Watching the recent movie War, Inc. I saw another example of a cinematic cliché  which, as far as I can tell by extensive Googling,  I am the only film fan who has ever noticed.   Now, if I am the only film fan who is aware of a cinematic cliché, can it possibly be a cliché?    Since  it appears I have few, but loyal readers, I will let you all be the judges of this.

I call the cliché “the paralyzed totalitarian”.  I have seen him now in four movies.  In Terry Gillam’s Brazil, Sam’s father’s colleague (and Sam’s mother’s lover?) Helpmann has enormous power, orders Sam to be tortured, but is confined to a wheelchair.

Also wheelchair-bound is José Lewgoy as the warden of the prison in which are being detained William Hurt and Raul Julia in Kiss of the Spider Woman.  Together with the secret policeman, he cunningly positions  the homosexual Molina to weave his way into the confidences of the suspicious political prisoner Arregui, yet he is incapable of any independent motion and is dependent on an attendant for everything.

In the recent War, Inc.,  Walken, the “viceroy” of sad Turaqistan, which has been the object of yet another American preemptive invasion, wields enormous power from his wheelchair, and the very earliest movie I in which have ever seen this “paralyzed totalitarian” figure is Abel Gance’s silent masterpiece Napoleon, in which Marat, Robespierre, and Louis St.
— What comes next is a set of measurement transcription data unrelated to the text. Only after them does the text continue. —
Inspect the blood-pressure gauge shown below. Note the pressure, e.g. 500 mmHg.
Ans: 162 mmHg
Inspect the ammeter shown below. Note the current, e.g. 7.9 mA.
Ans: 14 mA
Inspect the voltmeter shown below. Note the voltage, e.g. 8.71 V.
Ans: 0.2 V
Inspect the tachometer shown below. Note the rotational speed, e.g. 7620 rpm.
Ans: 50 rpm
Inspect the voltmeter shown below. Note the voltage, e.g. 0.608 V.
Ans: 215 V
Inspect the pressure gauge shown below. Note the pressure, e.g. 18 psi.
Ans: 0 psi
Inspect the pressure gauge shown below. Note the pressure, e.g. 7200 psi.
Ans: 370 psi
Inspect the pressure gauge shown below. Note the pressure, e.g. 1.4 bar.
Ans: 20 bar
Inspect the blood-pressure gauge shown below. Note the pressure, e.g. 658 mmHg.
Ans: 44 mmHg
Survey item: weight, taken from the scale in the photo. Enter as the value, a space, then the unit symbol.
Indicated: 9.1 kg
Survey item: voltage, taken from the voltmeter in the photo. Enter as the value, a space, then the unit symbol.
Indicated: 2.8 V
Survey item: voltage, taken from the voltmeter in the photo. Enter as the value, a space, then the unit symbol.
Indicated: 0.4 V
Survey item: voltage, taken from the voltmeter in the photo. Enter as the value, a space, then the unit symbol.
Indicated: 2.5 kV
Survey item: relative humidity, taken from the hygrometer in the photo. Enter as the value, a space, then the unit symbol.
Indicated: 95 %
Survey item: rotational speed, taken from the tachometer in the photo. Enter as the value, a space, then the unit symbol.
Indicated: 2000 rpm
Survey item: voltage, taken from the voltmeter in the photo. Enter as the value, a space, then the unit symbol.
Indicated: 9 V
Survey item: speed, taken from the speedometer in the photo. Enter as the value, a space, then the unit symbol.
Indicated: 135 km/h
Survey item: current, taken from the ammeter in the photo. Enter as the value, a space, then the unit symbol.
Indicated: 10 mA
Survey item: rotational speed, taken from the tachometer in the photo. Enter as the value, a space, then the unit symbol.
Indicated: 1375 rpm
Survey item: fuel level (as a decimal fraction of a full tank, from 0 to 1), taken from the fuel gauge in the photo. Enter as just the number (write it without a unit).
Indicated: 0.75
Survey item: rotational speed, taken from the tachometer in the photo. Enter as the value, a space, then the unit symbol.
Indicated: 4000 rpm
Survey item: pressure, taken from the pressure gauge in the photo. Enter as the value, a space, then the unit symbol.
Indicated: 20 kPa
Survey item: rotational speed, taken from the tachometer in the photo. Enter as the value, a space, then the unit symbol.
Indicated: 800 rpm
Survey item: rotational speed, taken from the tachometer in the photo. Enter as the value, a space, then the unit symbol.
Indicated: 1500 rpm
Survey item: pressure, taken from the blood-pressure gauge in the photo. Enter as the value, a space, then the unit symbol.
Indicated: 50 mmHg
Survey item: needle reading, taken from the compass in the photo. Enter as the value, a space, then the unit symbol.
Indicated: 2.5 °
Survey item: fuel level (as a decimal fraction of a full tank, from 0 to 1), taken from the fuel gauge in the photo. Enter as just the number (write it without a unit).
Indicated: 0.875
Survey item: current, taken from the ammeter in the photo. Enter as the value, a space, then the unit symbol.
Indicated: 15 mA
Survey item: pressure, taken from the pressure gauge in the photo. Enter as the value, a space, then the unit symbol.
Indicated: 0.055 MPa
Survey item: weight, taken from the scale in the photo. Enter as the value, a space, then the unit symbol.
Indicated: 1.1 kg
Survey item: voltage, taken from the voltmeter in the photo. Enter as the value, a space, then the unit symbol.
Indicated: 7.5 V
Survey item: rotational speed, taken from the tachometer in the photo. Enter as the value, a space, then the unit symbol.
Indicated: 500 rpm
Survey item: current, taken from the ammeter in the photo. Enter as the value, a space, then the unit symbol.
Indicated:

Just plot together to eliminate enough Frenchmen to usher in the new day of la Republique juste et belle.   The actor portraying the arch-Jacobin  St. Just fidgets about in his little wooden wheelchair nervously planning the death of thousands and misery for uncounted others.

The image sticks with me, I believe, because it portrays those of a totalitarian cast of mind  as victims of their own machinations.   In gathering more and more power to themselves, they lose that which make them human, becoming in their turn as powerless as their victims.

One of the emotional objections I had to Calvinism as a system was that I always had a niggling in the back of my mind that the system would eventually  eliminate the freedom of God.   If man were not free, then I couldn’t see how God could possibly be free.  Some great awful necessity, some dreadful immutable ἀνάγκη, whether internal to God or external to Him, would demand the damnation of men.

I know there are a thousand qualifications I would have to make, and I take a great risk in mentioning this.   After all, the Christian blogosphere is about 94% Calvinists of  disputatious temperament.  I hope my obscurity saves me.

Borges says it better than I:

Lejos de la ciudad, lejos del foro
clamoroso y del tiempo, que es mudanza,
Edwards, eterno ya, sueña y avanza
a la sombra de árboles de oro.

Hoy es mañana y es ayer. No hay una
cosa de Dios en el sereno ambiente
que no le exalte misteriosamente,
el oro de la tarde o de la luna.

Piensa feliz que el mundo es un eterno
instrumento de ira y que el ansiado
cielo para unos pocos fue creado

y casi para todos el infierno.
En el centro puntual de la maraña
hay otro prisionero, Dios, la Araña

“Far from the city, from the clamorous forum and outside of Time, which is Change, Edwards, now eternal, dreams and walks forward under the golden trees.

Today is tomorrow and is yesterday, and in the serenity there is nothing of God which does not mysteriously exalt Him, the gold of the afternoon, or of the moon.

He meditates happily upon the world as an eternal instrument of wrath, and that the anticipated heavens were created for a very few,

and Hell for nearly everybody, and that at the absolute center of the maze waits another prisoner, the Spider, God.”

By the way, the movies are all  good.  War, Inc. is the weakest of them, maybe a C+.  Brazil is a B+.  Kiss of the Spider Woman is a solid A, and Napoleon is one of the best movies ever produced.